Après la mort de Casimir Perier en mai 1832, Louis-Philippe s’implique davantage dans les affaires et charge le duc de Broglie de former un cabinet comprenant François Guizot et Adolphe Thiers. La monarchie s’engage dans les voies d’un conservatisme croissant ponctué de crises ministérielles (hiver 1834-1835). Les opposants manifestent. Regroupés derrière la duchesse de Berry et son fils, le comte de Chambord, les légitimistes contestent à Louis-Philippe son titre royal et tentent vainement un rétablissement des Bourbons (juin-novembre 1832). Les républicains, pour leur part, déclenchent de nombreuses insurrections : les plus violentes, à Lyon et Paris entre février et avril 1834, débouchent sur la sanglante répression de la rue Transnonain, le 15 avril 1834. La popularité de Louis-Philippe faiblit et le roi est la cible de plusieurs attentats, notamment ceux de Fieschi le 28 juillet 1835, et de Meunier et d’Alibaud en 1846.

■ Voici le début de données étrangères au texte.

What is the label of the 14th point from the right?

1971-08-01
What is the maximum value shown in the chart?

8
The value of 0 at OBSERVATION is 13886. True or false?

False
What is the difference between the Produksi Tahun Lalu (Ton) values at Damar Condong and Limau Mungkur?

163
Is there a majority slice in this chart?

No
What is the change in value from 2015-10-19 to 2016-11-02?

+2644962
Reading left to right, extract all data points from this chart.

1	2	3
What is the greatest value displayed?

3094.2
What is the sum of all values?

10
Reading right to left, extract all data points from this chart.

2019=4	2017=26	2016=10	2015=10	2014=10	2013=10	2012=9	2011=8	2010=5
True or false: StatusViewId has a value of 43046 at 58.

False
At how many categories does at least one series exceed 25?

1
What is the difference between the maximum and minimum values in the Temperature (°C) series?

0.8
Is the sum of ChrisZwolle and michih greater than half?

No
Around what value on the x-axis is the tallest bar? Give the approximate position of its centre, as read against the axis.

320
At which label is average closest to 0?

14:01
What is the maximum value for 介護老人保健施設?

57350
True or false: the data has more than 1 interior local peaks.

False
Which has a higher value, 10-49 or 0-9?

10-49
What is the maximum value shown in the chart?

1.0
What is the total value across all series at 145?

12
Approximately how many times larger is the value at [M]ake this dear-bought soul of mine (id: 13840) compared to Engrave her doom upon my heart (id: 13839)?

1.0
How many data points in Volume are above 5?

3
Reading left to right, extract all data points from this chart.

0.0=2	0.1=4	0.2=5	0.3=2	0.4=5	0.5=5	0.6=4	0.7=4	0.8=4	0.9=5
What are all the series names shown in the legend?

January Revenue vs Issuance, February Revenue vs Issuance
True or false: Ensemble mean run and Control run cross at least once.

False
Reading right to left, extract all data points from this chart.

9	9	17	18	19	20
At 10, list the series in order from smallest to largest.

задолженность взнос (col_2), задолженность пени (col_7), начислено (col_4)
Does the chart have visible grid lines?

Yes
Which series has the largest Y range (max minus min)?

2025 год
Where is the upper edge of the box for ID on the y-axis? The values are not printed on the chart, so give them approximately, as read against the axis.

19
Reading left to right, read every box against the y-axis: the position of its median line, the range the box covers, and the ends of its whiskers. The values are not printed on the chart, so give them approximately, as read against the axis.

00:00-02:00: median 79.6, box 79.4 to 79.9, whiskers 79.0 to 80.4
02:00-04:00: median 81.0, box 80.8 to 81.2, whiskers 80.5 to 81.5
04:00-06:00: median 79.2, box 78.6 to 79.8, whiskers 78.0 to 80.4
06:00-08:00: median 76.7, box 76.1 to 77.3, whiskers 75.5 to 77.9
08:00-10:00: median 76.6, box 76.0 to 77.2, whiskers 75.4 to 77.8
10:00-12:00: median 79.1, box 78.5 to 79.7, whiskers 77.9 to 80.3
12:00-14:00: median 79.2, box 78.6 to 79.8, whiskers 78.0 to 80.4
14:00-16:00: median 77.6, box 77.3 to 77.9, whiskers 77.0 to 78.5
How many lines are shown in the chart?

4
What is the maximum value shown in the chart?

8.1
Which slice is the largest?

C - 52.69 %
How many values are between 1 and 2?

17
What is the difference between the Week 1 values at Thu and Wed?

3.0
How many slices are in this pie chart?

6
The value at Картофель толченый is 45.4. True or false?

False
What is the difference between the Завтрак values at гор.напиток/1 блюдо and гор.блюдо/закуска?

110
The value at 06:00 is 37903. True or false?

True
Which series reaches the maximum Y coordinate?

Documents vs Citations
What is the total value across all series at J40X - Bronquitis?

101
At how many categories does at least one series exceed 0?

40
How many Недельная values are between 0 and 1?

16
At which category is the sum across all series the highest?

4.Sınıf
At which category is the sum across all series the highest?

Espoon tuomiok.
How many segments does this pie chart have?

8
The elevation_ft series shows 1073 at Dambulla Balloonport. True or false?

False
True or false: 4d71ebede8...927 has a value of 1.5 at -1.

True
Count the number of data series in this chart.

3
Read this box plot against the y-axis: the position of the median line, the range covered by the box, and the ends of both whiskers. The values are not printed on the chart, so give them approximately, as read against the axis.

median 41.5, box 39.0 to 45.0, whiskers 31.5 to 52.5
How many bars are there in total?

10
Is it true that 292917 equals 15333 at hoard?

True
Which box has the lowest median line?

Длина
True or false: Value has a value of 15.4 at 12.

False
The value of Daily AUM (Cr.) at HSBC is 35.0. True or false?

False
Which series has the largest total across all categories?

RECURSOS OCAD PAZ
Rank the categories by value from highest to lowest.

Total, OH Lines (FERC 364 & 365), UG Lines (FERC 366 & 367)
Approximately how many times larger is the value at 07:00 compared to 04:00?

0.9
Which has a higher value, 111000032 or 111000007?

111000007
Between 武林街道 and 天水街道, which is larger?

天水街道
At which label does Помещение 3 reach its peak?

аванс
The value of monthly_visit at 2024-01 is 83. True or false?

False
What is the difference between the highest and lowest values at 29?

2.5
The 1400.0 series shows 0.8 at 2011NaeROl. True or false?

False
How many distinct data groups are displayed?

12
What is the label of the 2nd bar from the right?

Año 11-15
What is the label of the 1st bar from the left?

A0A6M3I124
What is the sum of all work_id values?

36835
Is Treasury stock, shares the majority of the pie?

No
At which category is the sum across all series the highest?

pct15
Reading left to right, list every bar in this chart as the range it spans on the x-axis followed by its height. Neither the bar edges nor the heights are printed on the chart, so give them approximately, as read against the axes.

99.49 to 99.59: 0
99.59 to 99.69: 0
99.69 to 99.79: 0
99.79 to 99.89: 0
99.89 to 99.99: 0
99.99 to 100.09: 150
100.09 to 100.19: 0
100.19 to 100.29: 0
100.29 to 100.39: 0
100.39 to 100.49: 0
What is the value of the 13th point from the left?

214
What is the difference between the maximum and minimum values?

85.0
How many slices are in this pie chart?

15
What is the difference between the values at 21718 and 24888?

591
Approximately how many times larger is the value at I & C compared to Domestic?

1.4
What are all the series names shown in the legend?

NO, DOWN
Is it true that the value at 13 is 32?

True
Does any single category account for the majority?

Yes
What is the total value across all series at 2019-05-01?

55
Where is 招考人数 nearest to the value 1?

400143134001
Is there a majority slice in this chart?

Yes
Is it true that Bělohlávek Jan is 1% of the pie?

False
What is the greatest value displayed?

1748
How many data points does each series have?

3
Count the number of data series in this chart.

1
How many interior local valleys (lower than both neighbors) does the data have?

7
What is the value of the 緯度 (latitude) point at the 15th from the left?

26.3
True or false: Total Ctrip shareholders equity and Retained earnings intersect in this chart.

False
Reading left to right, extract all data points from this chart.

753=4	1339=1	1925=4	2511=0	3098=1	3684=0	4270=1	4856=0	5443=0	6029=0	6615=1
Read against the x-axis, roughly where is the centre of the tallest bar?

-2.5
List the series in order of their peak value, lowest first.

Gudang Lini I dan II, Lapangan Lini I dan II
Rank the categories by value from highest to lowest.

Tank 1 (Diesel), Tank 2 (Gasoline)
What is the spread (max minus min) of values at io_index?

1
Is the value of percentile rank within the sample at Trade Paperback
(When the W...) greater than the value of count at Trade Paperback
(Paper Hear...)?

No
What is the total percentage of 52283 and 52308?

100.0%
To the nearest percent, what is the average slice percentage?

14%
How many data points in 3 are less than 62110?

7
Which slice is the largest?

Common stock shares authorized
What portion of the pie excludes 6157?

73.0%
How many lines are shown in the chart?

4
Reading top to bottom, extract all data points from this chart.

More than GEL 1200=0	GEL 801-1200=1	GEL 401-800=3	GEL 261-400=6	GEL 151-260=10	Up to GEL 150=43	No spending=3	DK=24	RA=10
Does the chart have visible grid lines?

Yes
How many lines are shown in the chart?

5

La répression politique redouble, contre les saint-simoniens (procès d’août 1832) et contre les républicains (procès d’avril 1835). Eugène Cavaignac, Armand Carrel, Garnier-Pagès, Louis Blanc, Auguste Blanqui et Armand Barbès exigent vainement par voie de presse des réformes faisant du peuple un acteur politique (suffrage universel), une personne investie de dignité (gratuité de l’enseignement) et ayant droit à la liberté d’expression (liberté de la presse). En effet, la presse repasse, dès avril 1834, sous la coupe d'une sévère censure. En outre, les mouvements socio-politiques continuent d’être réprimés dans le sang, comme à Paris en mai 1839, lors de l’insurrection de la Société des saisons fomentée par Barbès et Blanqui.

Mais la répression ne réussit pas à endiguer l’agitation. De même, à la suite de la tentative d’attentat de Fieschi sont promulguées des lois de censure facilitant la répression des républicains : instaurées par le ministre de l’Intérieur Adolphe Thiers en septembre 1835, elles interdisent toute revendication de républicanisme, renforcent la censure de la presse, font de l’offense au roi un délit (dans une période où Louis-Philippe est abondamment caricaturé par la presse) et menacent de la justice toute action jugée subversive.